Laurie, this makes me yearn to return to my beloved Cuba, though we were just there in April!

This comes from a juicy, joyous and creative place and the images it conjures are delightful. However the style is over-written and somewhat self indulgent, as if there is an effort to be 'poetic' in presentation rather than give the reader the essence of the experience in as direct a way as possible. To develop *your *style will require extra effort in the writing process. The effort involves rumination and discrimination, a process where the old bromides of 'less is more' and 'show don't tell' can have their play.

For example

Seagulls descry this as their citadel,
colossal rock thrones where they alight to rest
only for a moment before taking wing



becomes

Seagull citadels, colossal rock thrones
where they alight, only to take wing


Art has its best chance to happen when heartfelt experience is married with conscious craft.

Hope this is helpful.

J.R.


----------



## SilverMoon (Jun 8, 2010)

Hi, J.R. Jamacia was absolutely beautiful! Pleased it conjured up pleasant images of Cuba for you.



> Seagull citadels, colossal rock thrones
> where they alight, only to take wing


I very much like the economy here which is something I'm working on.



> effort to be 'poetic' in presentation rather than give the reader the essence of the experience in as direct a way as possible.


I placed effort to write a professional poetic piece. No denying that.

Essence and directness seem to be a contradiction in terms so I'm not quite sure of your meaning. My intent was to create a simple "experience". I did use the "I" to bring the reader into the "character's" experience. A kind of story telling poem which is common to Confessional poetry.

You will find that my "styles" are all over the place. This comes from a very personal place so I'm at a loss to explain here. I know that one style would suit a publisher, so I wonder if I'll ever be able to market that little book of poetry I have in mind! 
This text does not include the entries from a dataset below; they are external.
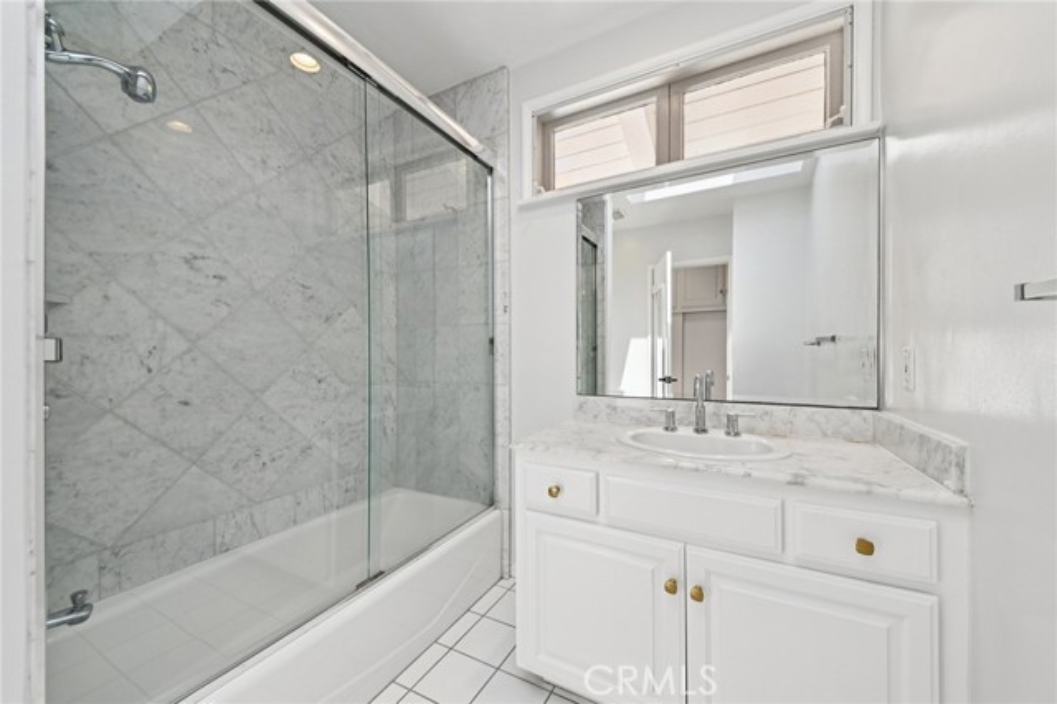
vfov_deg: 85.4
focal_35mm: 13
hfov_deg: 108.4
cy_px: 352
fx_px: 381
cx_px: 528
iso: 250
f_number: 8
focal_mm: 13
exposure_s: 1/40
You have been very helpful and look forward to your comments on future work. And thanks for corrections. Laurie


----------



## J.R. MacLean (Jun 8, 2010)

All I'm saying is your talent (which you do have, yay!) will benefit from a more conscious, conscientious (harder work!) approach to the writing process. This is definitely lacking, or you wouldn't post silly mistakes such as I corrected. 'Directness and essence' are not contradictory; but the 'directness' must be in service to the poetic experience, not to a desire to produce 'professional poetry', which is a contradiction in terms if there ever was one.


----------



## SilverMoon (Jun 8, 2010)

Thank you, J.R. All absorbed and taken into consideration. Yes. Harder work awaits me. Laurie


----------